Political Will and the Federal Deficit

0
1409

Since resources are finite, we have to decide where and how much to apply those resources to best satisfy our needs.  For families, that varies greatly, as spending priorities are quite individual, according to taste, income levels, credit balances, legal and medical bills, and a myriad of other factors.  The same is true for countries as it is for individuals.  Tax dollars collected yearly represent a MASSIVE sum of cash (in 2019, that was $2.6T!), the question is how to spend it (or borrow it, as with deficit spending)?  Here is where political friction takes place:  money spent on the military is money that cannot be spent on social programs. Money spent on COVID-19 vaccinations cannot be spent on The Border Wall, and so on.  We will ignore the deficit spending in this discussion, since if resources are infinite, we can have EVERYTHING we want (to the limits of our ability to borrow).  From an Economics standpoint, that is a short-term policy that will eventually implode, so we’ll set it aside for now.  The problem statement is:  what do we have the political will to do?  Let’s dig.
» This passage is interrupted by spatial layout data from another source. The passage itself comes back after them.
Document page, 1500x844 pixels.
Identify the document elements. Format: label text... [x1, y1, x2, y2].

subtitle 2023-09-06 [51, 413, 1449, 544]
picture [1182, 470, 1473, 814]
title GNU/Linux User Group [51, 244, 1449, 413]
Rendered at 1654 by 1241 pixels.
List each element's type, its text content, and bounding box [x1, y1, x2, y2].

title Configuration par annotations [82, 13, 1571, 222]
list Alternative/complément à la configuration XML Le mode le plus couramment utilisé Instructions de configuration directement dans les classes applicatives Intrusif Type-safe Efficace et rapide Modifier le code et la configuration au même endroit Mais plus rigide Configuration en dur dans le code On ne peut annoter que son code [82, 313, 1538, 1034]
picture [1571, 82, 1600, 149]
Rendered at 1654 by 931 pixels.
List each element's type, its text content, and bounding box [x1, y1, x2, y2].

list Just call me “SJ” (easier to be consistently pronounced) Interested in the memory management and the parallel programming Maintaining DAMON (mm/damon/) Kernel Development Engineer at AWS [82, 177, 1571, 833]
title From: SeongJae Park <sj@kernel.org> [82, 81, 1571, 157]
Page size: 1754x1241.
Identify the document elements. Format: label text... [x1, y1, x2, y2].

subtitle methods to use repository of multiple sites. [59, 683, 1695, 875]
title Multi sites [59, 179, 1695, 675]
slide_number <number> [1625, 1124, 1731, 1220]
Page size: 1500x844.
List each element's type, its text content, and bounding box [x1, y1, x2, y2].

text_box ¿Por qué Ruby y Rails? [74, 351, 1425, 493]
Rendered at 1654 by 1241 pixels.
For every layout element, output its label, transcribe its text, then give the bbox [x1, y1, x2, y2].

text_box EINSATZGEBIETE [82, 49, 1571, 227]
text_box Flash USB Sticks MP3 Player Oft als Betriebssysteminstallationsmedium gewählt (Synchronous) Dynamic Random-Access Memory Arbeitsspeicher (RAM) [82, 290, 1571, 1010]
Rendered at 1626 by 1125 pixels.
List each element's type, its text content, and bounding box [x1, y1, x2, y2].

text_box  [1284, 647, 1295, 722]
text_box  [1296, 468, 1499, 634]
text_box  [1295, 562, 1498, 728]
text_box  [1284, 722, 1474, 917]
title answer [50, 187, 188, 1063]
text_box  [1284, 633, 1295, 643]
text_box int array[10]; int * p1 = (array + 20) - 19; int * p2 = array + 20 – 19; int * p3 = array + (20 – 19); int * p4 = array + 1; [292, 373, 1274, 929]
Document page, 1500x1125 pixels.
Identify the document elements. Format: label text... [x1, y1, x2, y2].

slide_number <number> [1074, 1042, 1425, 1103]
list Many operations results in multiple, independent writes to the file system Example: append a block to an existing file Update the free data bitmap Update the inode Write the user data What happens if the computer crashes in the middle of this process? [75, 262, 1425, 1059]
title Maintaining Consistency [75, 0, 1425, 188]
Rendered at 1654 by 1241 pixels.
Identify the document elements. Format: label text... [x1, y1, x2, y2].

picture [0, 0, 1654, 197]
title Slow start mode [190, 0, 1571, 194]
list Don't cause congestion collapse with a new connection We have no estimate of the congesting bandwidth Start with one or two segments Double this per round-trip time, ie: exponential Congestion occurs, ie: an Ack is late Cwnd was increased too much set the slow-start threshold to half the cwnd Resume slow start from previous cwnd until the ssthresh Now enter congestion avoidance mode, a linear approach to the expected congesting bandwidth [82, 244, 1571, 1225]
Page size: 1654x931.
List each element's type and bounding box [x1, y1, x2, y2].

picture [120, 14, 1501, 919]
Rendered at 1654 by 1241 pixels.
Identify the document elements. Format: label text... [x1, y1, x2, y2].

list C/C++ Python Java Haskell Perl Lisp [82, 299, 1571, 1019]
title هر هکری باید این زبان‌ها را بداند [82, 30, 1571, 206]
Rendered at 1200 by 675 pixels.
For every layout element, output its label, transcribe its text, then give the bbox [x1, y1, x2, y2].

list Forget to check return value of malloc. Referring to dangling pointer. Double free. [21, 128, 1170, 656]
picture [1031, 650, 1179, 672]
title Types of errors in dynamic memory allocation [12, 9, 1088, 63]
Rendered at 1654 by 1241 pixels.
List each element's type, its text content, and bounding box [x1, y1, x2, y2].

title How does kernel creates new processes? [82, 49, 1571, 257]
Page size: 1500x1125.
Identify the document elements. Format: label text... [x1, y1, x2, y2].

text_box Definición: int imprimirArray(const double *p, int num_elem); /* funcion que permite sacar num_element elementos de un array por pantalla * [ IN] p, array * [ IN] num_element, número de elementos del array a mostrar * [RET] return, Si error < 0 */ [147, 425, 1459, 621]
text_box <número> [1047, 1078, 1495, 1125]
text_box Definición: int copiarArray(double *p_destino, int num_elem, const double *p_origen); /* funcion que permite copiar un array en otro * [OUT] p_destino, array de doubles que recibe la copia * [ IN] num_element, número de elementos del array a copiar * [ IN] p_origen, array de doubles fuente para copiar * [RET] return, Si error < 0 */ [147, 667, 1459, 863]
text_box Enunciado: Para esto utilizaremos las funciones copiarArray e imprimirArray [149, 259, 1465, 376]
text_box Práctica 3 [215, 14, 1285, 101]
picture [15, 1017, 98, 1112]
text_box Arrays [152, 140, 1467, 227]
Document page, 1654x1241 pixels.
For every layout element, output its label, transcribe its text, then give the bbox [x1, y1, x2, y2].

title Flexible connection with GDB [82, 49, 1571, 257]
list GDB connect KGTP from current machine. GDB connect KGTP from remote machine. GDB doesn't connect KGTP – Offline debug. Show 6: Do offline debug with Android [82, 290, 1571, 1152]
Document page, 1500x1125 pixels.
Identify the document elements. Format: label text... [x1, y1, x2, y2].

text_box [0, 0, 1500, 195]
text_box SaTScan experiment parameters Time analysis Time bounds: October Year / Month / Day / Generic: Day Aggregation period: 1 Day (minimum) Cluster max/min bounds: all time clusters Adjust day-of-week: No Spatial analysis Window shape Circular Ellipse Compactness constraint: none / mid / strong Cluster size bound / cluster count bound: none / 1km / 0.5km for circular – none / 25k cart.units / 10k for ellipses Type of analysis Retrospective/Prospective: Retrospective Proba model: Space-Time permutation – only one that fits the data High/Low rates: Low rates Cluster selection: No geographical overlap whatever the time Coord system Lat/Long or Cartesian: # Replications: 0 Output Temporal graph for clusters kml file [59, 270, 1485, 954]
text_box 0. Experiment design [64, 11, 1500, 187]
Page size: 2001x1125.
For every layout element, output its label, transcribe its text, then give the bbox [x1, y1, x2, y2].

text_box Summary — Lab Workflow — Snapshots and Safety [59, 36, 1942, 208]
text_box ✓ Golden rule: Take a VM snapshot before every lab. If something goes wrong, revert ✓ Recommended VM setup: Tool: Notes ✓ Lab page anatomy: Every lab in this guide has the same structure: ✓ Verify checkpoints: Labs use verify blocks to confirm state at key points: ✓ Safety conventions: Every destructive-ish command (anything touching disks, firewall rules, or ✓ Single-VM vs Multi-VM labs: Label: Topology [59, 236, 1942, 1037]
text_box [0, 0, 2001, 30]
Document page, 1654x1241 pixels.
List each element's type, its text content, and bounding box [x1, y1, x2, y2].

Since the ratification of the 16th Amendment (Income Taxes) in 1913, the US has had resources to spend.  Slowly at first, but gaining momentum as time advances, revenues from Income Taxes provide the Federal government with the resources to accomplish many things.  And nearly every decade had its focal point for those dollars to be targeted:  in the 1930s, it was the Great Depression; in the 1940s, it was WWII, then the Marshall Plan to re-build Europe; in the 1950s, it was the Korean War, the electrification of rural areas, and the Interstate Highway System; in the 1960s, it was the Viet Nam War and the Space Race to the moon; in the 1970s, it was the Energy Crisis; in the 1980s, it was the computerization of the entire government, the development of the Space Shuttle program, along with a few Middle East battles.  Since 2000, we have continued our military presence in Iraq, Afghanistan, and a few other hot-spots around the globe.  Somewhere along the way, government and private business launched satellites and built cell towers to create GPS, cable, internet, cell phone, and many other technologies.

Since the early 1960s, social programs (Medicare, Medicaid, SNAP, Welfare, SSDI, etc.) took their places as ever-expanding budgetary items.  I include these here because those programs, along with Social Security disbursements (another topic of its own), now surpass any other item in the Federal budget.  While some of these programs have separate funding mechanisms (payroll taxes, etc.), whenever those dollars are not sufficient to meet funding requirements, Income Tax dollars supplement them.  At their current trend, social and health care expenses will consume ALL of the Federal budget in a few years.  To say this is not sustainable is to fulfill my role as ‘Captain Obvious’. 

But let’s break this author’s personal rule here, and pretend that a static, rather than dynamic, analysis is worthwhile.  Let’s assume military and social spending are fixed (although each is rather large) amounts.  What do we have the political will to do with the remaining funds?

If we, as a country, chose to do something, it would get DONE.  Granted, in this fairy tale example, Congress would have to align its spending priorities with ours, but one can dream.  What should our NATIONAL spending priorities be?  Here is an ‘off the top of my head’ list of possibilities:

1.   End the Oxycontin/Oxycodone/opiate crisis

2.   Build and man/maintain the Southern Border Wall

3.   Solve the homeless problem

4.   Solve the entire college funding crisis

5.   Modernize our roads and bridges

6.   Update our power grid to EMP-proof and weatherproof status

7.   Upgrade the care of our Veterans, both physically and mentally

8.   AUDIT the Federal Reserve System

9.   AUDIT the entire Congressional budget

10.  Implement fraud-proof election systems

I’m sure everyone can add or subtract elements from this list.  It is intended to be a starting point, not an exhaustive list.  Now comes the hard part:  we have to not only agree on the priority sort, we have to agree on the amounts.  Do item 1, maybe there isn’t funding available for items 7-10, etc.  In effect, WHAT DO WE HAVE THE POLITICAL WILL TO ACCOMPLISH?  The only thing stopping us (other than Congress itself) is the lack of that political will.